Mais dans les cas les plus problématiques, il y a bien une forme de tromperie : entretenir une relation, ou la simuler, dans le but premier d'obtenir un toit. Certains profils multiplient les relations de ce type, passant d'un foyer à l'autre sans jamais travailler à leur autonomie.
Ce qui fait mal, pour la personne qui héberge, c'est souvent moins la perte d'argent que la trahison. Avoir cru à une relation réelle, avoir ouvert sa porte et son espace, pour découvrir que le lien était avant tout utilitaire.
Comment s'en protéger ?
Les spécialistes des relations amoureuses et de nombreux témoignages convergent vers quelques signaux d'alerte à repérer tôt dans une relation :
La situation de logement précaire surgit très vite, avant que la relation soit vraiment établie.
Les questions financières sont systématiquement évitées ou répondues par des promesses floues.
La relation s'intensifie brutalement après l'emménagement, créant une fausse intimité.
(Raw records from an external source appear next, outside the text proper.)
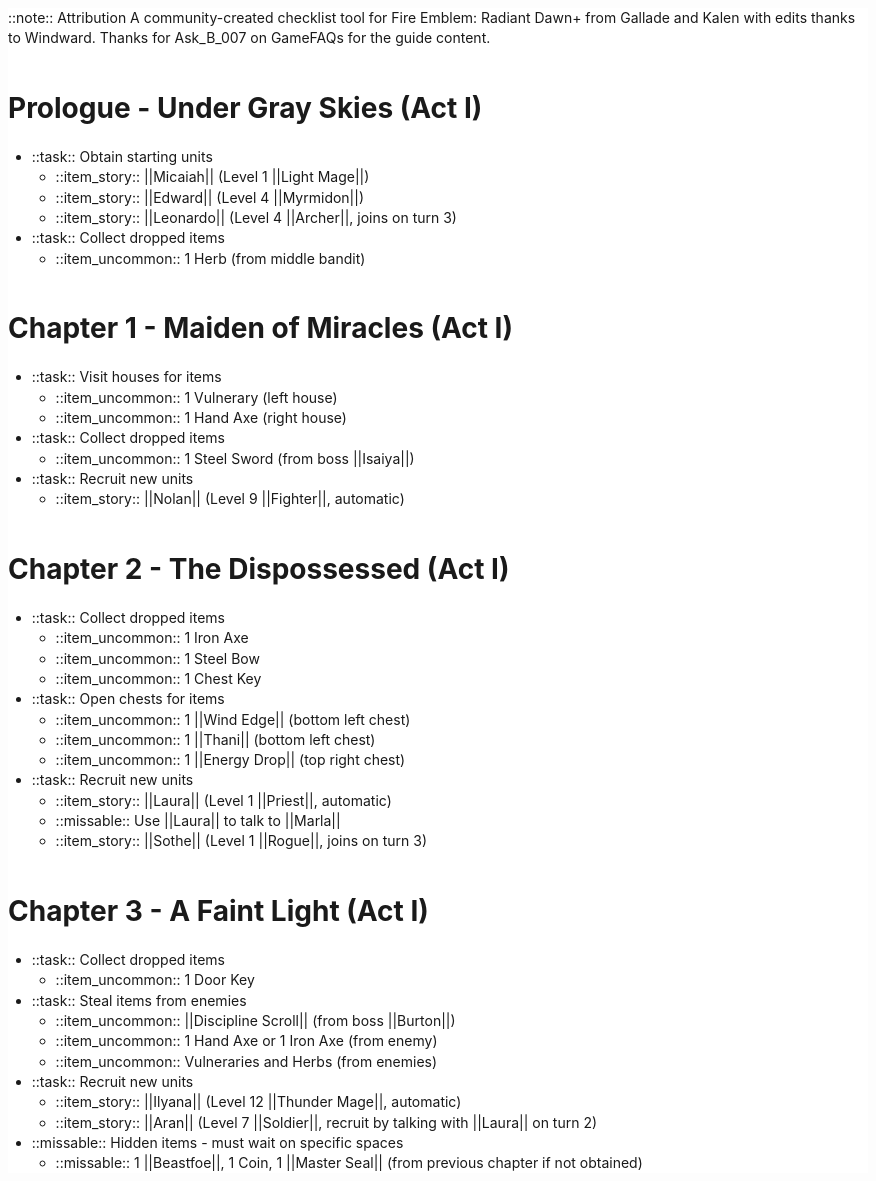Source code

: ::note:: Attribution
A community-created checklist tool for Fire Emblem: Radiant Dawn+ from Gallade and Kalen with edits thanks to Windward. Thanks for Ask_B_007 on GameFAQs for the guide content.

# Prologue - Under Gray Skies (Act I)

- ::task:: Obtain starting units
  - ::item_story:: ||Micaiah|| (Level 1 ||Light Mage||)
  - ::item_story:: ||Edward|| (Level 4 ||Myrmidon||)
  - ::item_story:: ||Leonardo|| (Level 4 ||Archer||, joins on turn 3)
- ::task:: Collect dropped items
  - ::item_uncommon:: 1 Herb (from middle bandit)

# Chapter 1 - Maiden of Miracles (Act I)

- ::task:: Visit houses for items
  - ::item_uncommon:: 1 Vulnerary (left house)
  - ::item_uncommon:: 1 Hand Axe (right house)
- ::task:: Collect dropped items
  - ::item_uncommon:: 1 Steel Sword (from boss ||Isaiya||)
- ::task:: Recruit new units
  - ::item_story:: ||Nolan|| (Level 9 ||Fighter||, automatic)

# Chapter 2 - The Dispossessed (Act I)

- ::task:: Collect dropped items
  - ::item_uncommon:: 1 Iron Axe
  - ::item_uncommon:: 1 Steel Bow
  - ::item_uncommon:: 1 Chest Key
- ::task:: Open chests for items
  - ::item_uncommon:: 1 ||Wind Edge|| (bottom left chest)
  - ::item_uncommon:: 1 ||Thani|| (bottom left chest)
  - ::item_uncommon:: 1 ||Energy Drop|| (top right chest)
- ::task:: Recruit new units
  - ::item_story:: ||Laura|| (Level 1 ||Priest||, automatic)
  - ::missable:: Use ||Laura|| to talk to ||Marla||
  - ::item_story:: ||Sothe|| (Level 1 ||Rogue||, joins on turn 3)

# Chapter 3 - A Faint Light (Act I)

- ::task:: Collect dropped items
  - ::item_uncommon:: 1 Door Key
- ::task:: Steal items from enemies
  - ::item_uncommon:: ||Discipline Scroll|| (from boss ||Burton||)
  - ::item_uncommon:: 1 Hand Axe or 1 Iron Axe (from enemy)
  - ::item_uncommon:: Vulneraries and Herbs (from enemies)
- ::task:: Recruit new units
  - ::item_story:: ||Ilyana|| (Level 12 ||Thunder Mage||, automatic)
  - ::item_story:: ||Aran|| (Level 7 ||Soldier||, recruit by talking with ||Laura|| on turn 2)
- ::missable:: Hidden items - must wait on specific spaces
  - ::missable:: 1 ||Beastfoe||, 1 Coin, 1 ||Master Seal|| (from previous chapter if not obtained)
Toute discussion sur une contribution financière provoque une crise ou une remise en question de la relation.
La clé, selon beaucoup, est de ne pas confondre générosité et responsabilité. Aider un partenaire traversant une période difficile est humain et beau. Mais une relation saine, même dans l'adversité, implique une honnêteté sur la situation et une volonté partagée de trouver une solution durable.
Pourquoi en parler maintenant ?
Le fait que ce phénomène ait enfin un nom n'est pas anodin. Nommer quelque chose, c'est lui donner une existence, et donc la possibilité de s'en défendre. Des milliers de personnes ont reconnu leur propre vécu dans ce mot, et beaucoup témoignent du soulagement de savoir qu'elles n'étaient pas seules, ni naïves, ni responsables.
L'hobosexualité pointe aussi, en creux, des questions plus larges : la précarité économique qui fragilise les relations, les inégalités persistantes entre hommes et femmes dans la gestion des finances du couple, et la difficulté à parler d'argent dans l'intimité sans se sentir soupçonné d'être "intéressé".
Un mot pour une réalité complexe. Et une invitation à avoir, dans nos relations, des conversations qu'on préfère souvent éviter.